PROBLEM TO SOLVE » From the records below, extract all the text exactly and leave the images behind.

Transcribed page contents

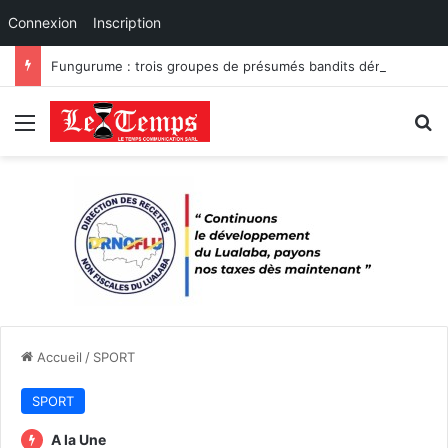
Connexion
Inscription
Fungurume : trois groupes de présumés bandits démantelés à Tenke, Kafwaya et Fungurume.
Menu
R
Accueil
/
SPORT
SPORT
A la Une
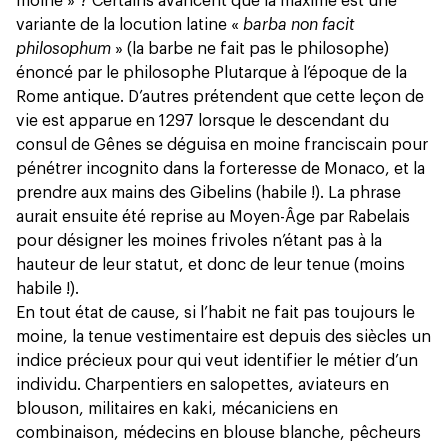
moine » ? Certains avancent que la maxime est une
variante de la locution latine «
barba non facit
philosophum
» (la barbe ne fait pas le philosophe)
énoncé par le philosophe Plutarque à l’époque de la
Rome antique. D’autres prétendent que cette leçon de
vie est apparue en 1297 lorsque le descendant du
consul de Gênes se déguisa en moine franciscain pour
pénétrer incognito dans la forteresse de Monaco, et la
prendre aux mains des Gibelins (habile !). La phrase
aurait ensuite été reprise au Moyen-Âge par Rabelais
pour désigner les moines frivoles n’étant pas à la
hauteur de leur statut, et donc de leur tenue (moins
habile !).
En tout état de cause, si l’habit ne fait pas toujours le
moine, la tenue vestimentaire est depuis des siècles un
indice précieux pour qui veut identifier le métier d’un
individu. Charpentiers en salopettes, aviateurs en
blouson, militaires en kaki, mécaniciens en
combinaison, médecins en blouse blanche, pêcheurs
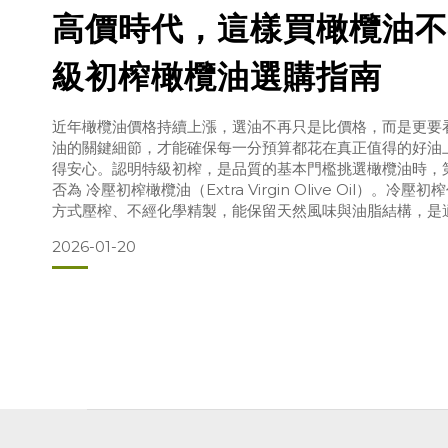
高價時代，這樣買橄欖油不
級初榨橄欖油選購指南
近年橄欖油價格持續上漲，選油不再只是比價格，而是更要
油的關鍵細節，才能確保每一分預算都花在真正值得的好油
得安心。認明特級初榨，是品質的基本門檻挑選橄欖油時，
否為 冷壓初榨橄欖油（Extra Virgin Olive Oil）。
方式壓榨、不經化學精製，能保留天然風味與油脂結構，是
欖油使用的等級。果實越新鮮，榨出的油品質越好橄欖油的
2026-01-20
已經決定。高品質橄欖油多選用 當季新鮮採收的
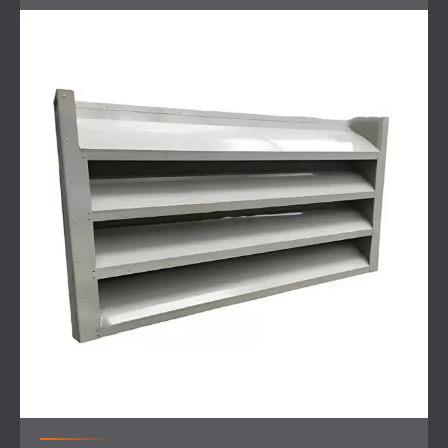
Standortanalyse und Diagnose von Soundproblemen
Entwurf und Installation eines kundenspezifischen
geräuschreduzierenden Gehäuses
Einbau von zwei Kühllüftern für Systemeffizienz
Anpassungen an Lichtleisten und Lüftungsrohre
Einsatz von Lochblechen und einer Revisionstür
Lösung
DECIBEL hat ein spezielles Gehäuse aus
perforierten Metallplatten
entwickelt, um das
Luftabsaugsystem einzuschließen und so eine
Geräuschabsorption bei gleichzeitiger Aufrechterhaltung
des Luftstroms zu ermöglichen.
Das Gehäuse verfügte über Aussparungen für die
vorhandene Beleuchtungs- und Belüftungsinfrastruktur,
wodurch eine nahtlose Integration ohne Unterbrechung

ANSWER TO THE PROBLEM »
Connexion
Inscription
Fungurume : trois groupes de présumés bandits démantelés à Tenke, Kafwaya et Fungurume.
Menu
R
Accueil
/
SPORT
SPORT
A la Une
moine » ? Certains avancent que la maxime est une
variante de la locution latine «
barba non facit
philosophum
» (la barbe ne fait pas le philosophe)
énoncé par le philosophe Plutarque à l’époque de la
Rome antique. D’autres prétendent que cette leçon de
vie est apparue en 1297 lorsque le descendant du
consul de Gênes se déguisa en moine franciscain pour
pénétrer incognito dans la forteresse de Monaco, et la
prendre aux mains des Gibelins (habile !). La phrase
aurait ensuite été reprise au Moyen-Âge par Rabelais
pour désigner les moines frivoles n’étant pas à la
hauteur de leur statut, et donc de leur tenue (moins
habile !).
En tout état de cause, si l’habit ne fait pas toujours le
moine, la tenue vestimentaire est depuis des siècles un
indice précieux pour qui veut identifier le métier d’un
individu. Charpentiers en salopettes, aviateurs en
blouson, militaires en kaki, mécaniciens en
combinaison, médecins en blouse blanche, pêcheurs
高價時代，這樣買橄欖油不
級初榨橄欖油選購指南
近年橄欖油價格持續上漲，選油不再只是比價格，而是更要
油的關鍵細節，才能確保每一分預算都花在真正值得的好油
得安心。認明特級初榨，是品質的基本門檻挑選橄欖油時，
否為 冷壓初榨橄欖油（Extra Virgin Olive Oil）。
方式壓榨、不經化學精製，能保留天然風味與油脂結構，是
欖油使用的等級。果實越新鮮，榨出的油品質越好橄欖油的
2026-01-20
已經決定。高品質橄欖油多選用 當季新鮮採收的
Standortanalyse und Diagnose von Soundproblemen
Entwurf und Installation eines kundenspezifischen
geräuschreduzierenden Gehäuses
Einbau von zwei Kühllüftern für Systemeffizienz
Anpassungen an Lichtleisten und Lüftungsrohre
Einsatz von Lochblechen und einer Revisionstür
Lösung
DECIBEL hat ein spezielles Gehäuse aus
perforierten Metallplatten
entwickelt, um das
Luftabsaugsystem einzuschließen und so eine
Geräuschabsorption bei gleichzeitiger Aufrechterhaltung
des Luftstroms zu ermöglichen.
Das Gehäuse verfügte über Aussparungen für die
vorhandene Beleuchtungs- und Belüftungsinfrastruktur,
wodurch eine nahtlose Integration ohne Unterbrechung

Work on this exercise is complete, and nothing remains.